*** Opening PASSAGE ***

My expectations for bringing two young children to Nea Paphos, the ruins of an ancient city dating to the 4th century BC, were appropriately low. But I wasn’t going to let that put us off. I studied Classics at university and, for me, a big part of the draw of Cyprus were its dusty and sprawling ruins. And, sure, I spent more time trying to free Isaac, my three-year-old, who locked himself inside one of the very hot modern bathroom cubicles than I did in the House of Theseus, and we didn’t make it anywhere near the 5th-century basilica, but the visit was a big thumbs-up. Turns out these Greek gods, their myths and their fish-dog hybrid art still have pulling power.

For an island that’s half the size of Wales, Cyprus is huge on history. It has always been hot property, rich in copper and timber, and, crucially, at the crossroads of Europe, Asia, Africa and the Middle East. Legend holds that it’s the birthplace of Aphrodite. The Phoenicians, Assyrians, Egyptians, Romans, Venetians, Ottomans and British at some point all conquered the island. For the Crusaders, it held a particularly special position on the way to the Holy Land. All left their mark: the island is overflowing with Byzantine churches, Ottoman castles and Roman amphitheatres.

Though the prize for strongest legacy goes to St Helena of Constantinople who, apparently, shipped over two boatloads of cats to a monastery to deal with an infestation of snakes in AD327. Over 17 centuries, they have evidently reproduced with such ferocity that there are now an estimated 1.5 million of them, mewing, purring and taking the odd swipe at overenthusiastic toddlers all over the island.

Most of the island’s invaders these days are tourists, who mainly stick to the very nice beachside resorts near Paphos and Limassol, or head to the strips of Ayia Napa, where Hope’s party god Dionysus and his colleague Aphrodite don’t get a lot of time off. If you want proper heat, even in shoulder seasons, the allure is strong. The island has on-tap sunshine for up to 340 days a year, 160 beaches, and is an easy 4.5-hour flight from the UK. We visited for a week in October half-term — and it was clear skies, a strong 26C and balmy seas.

Cyprus travel guide
For the first half, we stayed at the Almyra, a minimalist, white-walled and low-key resort in Paphos with five pools and really good restaurants (for adults and children) that’s set around olive and palm trees. The vibe felt sexy, not pre-schooly, until we hit up the mega breakfast buffet at 7.30am, which felt like an Ottolenghi takeover of a Bright Horizons nursery. We were very much at home.

*** Closing PASSAGE ***

# EXERCISE A:
Decide whether each statement below agrees with the Cyprus travel piece above. Answer yes or no for each and quote the deciding words.
(i) The writer's three-year-old is named Isaac.
(ii) The family reached the 5th-century basilica at Nea Paphos.
(iii) Cyprus gets sunshine for up to 340 days a year.
# EXERCISE B:
According to the Cyprus travel piece above, how many pools does the Almyra resort have?
# EXERCISE C:
Carry the Cyprus travel piece on from its last sentence.

*** Opening GIVEN INFORMATION ***

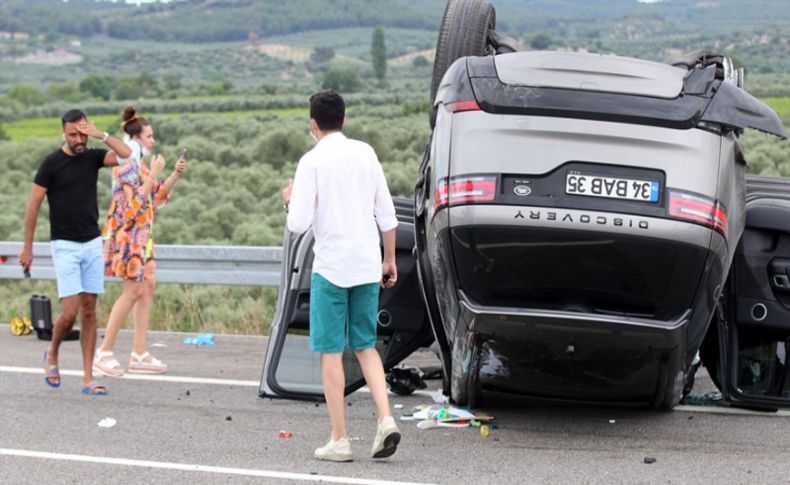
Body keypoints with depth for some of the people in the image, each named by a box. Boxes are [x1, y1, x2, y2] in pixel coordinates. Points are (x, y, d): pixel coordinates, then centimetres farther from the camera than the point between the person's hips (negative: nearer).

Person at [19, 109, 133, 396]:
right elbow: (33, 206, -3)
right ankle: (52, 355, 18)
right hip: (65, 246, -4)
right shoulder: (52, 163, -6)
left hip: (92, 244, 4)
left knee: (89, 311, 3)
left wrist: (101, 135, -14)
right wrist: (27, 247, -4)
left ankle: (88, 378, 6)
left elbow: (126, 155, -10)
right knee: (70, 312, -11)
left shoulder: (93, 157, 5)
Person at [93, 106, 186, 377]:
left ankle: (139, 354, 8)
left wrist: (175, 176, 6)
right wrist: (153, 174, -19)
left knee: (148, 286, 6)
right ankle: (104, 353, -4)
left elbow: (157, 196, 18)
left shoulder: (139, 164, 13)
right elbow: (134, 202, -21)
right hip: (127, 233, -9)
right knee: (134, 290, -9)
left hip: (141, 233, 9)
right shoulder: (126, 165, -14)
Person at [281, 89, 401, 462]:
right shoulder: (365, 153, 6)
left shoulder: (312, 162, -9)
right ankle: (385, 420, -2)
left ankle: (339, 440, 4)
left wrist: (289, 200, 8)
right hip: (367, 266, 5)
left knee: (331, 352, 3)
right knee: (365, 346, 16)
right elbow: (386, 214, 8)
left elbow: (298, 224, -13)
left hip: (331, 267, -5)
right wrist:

*** Closing GIVEN INFORMATION ***

# EXERCISE OUTPUT A:
(i) Yes: "Isaac, my three-year-old"
(ii) No: "we didn’t make it anywhere near the 5th-century basilica"
(iii) Yes: "The island has on-tap sunshine for up to 340 days a year"

# EXERCISE OUTPUT B:
Five.

# EXERCISE OUTPUT C:
Mornings were spent flicking between the Almyra’s pools and the beach club the hotel is partnered with, a small, red sand beach a five-minute walk along the promenade. Around mid-morning, I’d break away and join a handful of weathered older local ladies in excellent vintage swimsuits in splashing water over my back (to prevent heart attacks, one explained) before swimming to some buoys about 30m away. Which was all wonderfully calming, until Hope and Isaac discovered that the sea was deliciously warm and shark-free, and became very keen to join too.

10 of the best villas in Paphos, Cyprus
I was itching to explore and after lunch we would rip Hope away from whoever her new friend that day was and head out on trips across the island in our hire car. Driving is a doddle: you stick to the left, a legacy from the British Empire days.

Paphos isn’t pretty, but Old Paphos is. We eyed up the trainers in the very trendy boutique Solemates, picked up a woven basket in local arts and crafts artisans shop the Place and had an excellent moussaka at Laona, a little taverna with a daily changing Cypriot menu, before being stung for £16 in the market buying a very pretty white woven dress that Hope was convinced made her look like a Greek princess.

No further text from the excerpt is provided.